THE TASK. From the Sheri Piers text, extract the passage from "Sheri Piers is" to "Maine in Standish.", copied word for word.

TEXT PROVIDED.
Sheri Piers

Personal information
- Born: 15 May 1971 (age 55) Westbrook, Maine, U.S.

Sport
- Country: United States
- Event(s): Marathon, half marathon
- College team: Saint Joseph's College of Maine
- Team: Dirigo RC

Achievements and titles
- Personal best(s): Marathon: 2:36:59 Half Marathon: 1:14:27 10 km: 34:17

= Sheri Piers =

American distance runner (born 1971)

Sheri Piers is an American distance runner who specializes in the marathon. She won multiple USA Masters Marathon Championships in her 40s, and placed in the top 25 in the U.S. Olympic Trials marathon in 2008 and 2012.

==Early life==
Piers grew up in Westbrook, Maine and attended Westbrook High School. She was the Maine state champion in cross country her junior year, while also playing basketball for Westbrook. After high school, she opted to play basketball rather than run competitively at nearby Saint Joseph’s College of Maine in Standish.

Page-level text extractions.
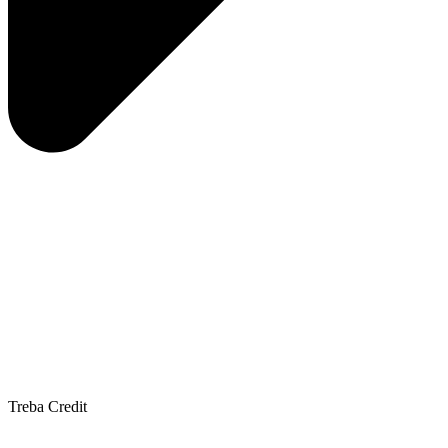
Treba Credit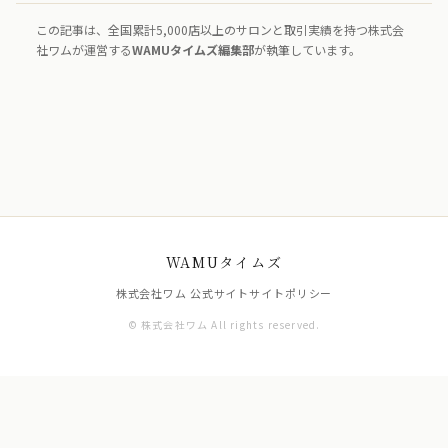
この記事は、全国累計5,000店以上のサロンと取引実績を持つ株式会
社ワムが運営する
WAMUタイムズ編集部
が執筆しています。
WAMUタイムズ
株式会社ワム 公式サイト
サイトポリシー
© 株式会社ワム All rights reserved.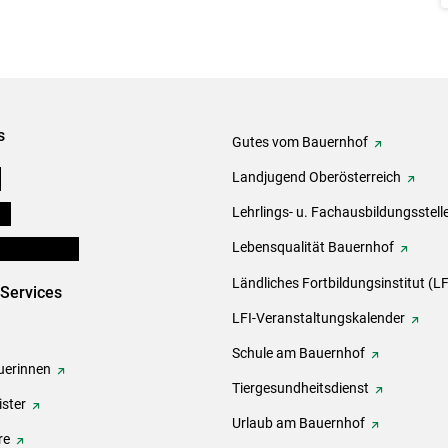
s
Gutes vom Bauernhof
e
Landjugend Oberösterreich
ds
Lehrlings- u. Fachausbildungsstell
en und Partner
Lebensqualität Bauernhof
Ländliches Fortbildungsinstitut (LF
-Services
LFI-Veranstaltungskalender
Schule am Bauernhof
erinnen
Tiergesundheitsdienst
ster
Urlaub am Bauernhof
re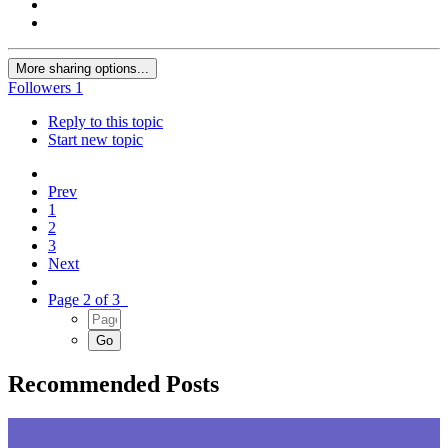
More sharing options...
Followers
1
Reply to this topic
Start new topic
Prev
1
2
3
Next
Page 2 of 3
Recommended Posts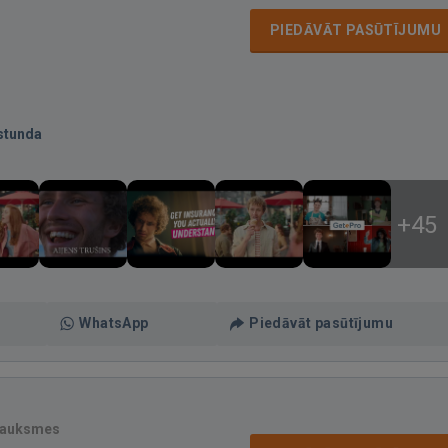
PIEDĀVĀT PASŪTĪJUMU
stunda
+45
WhatsApp
Piedāvāt pasūtījumu
sauksmes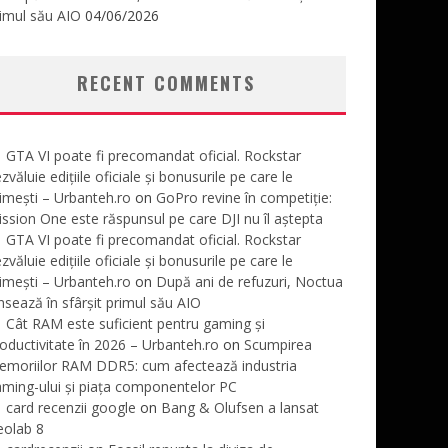
imul său AIO
04/06/2026
RECENT COMMENTS
GTA VI poate fi precomandat oficial. Rockstar
zvăluie edițiile oficiale și bonusurile pe care le
imești – Urbanteh.ro
on
GoPro revine în competiție:
ssion One este răspunsul pe care DJI nu îl aștepta
GTA VI poate fi precomandat oficial. Rockstar
zvăluie edițiile oficiale și bonusurile pe care le
imești – Urbanteh.ro
on
După ani de refuzuri, Noctua
nsează în sfârșit primul său AIO
Cât RAM este suficient pentru gaming și
oductivitate în 2026 – Urbanteh.ro
on
Scumpirea
emoriilor RAM DDR5: cum afectează industria
ming-ului și piața componentelor PC
card recenzii google
on
Bang & Olufsen a lansat
eolab 8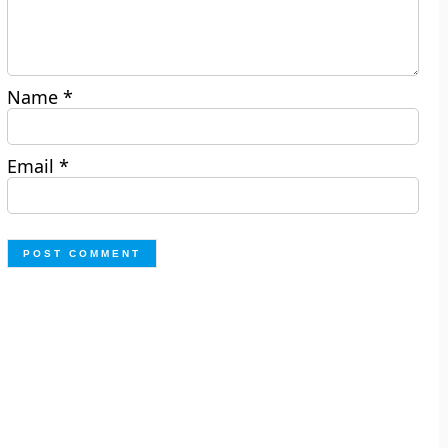
Name
*
Email
*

RESPONSE FOR THIS EXERCISE.
Sheri Piers is an American distance runner who specializes in the marathon. She won multiple USA Masters Marathon Championships in her 40s, and placed in the top 25 in the U.S. Olympic Trials marathon in 2008 and 2012.

==Early life==
Piers grew up in Westbrook, Maine and attended Westbrook High School. She was the Maine state champion in cross country her junior year, while also playing basketball for Westbrook. After high school, she opted to play basketball rather than run competitively at nearby Saint Joseph’s College of Maine in Standish.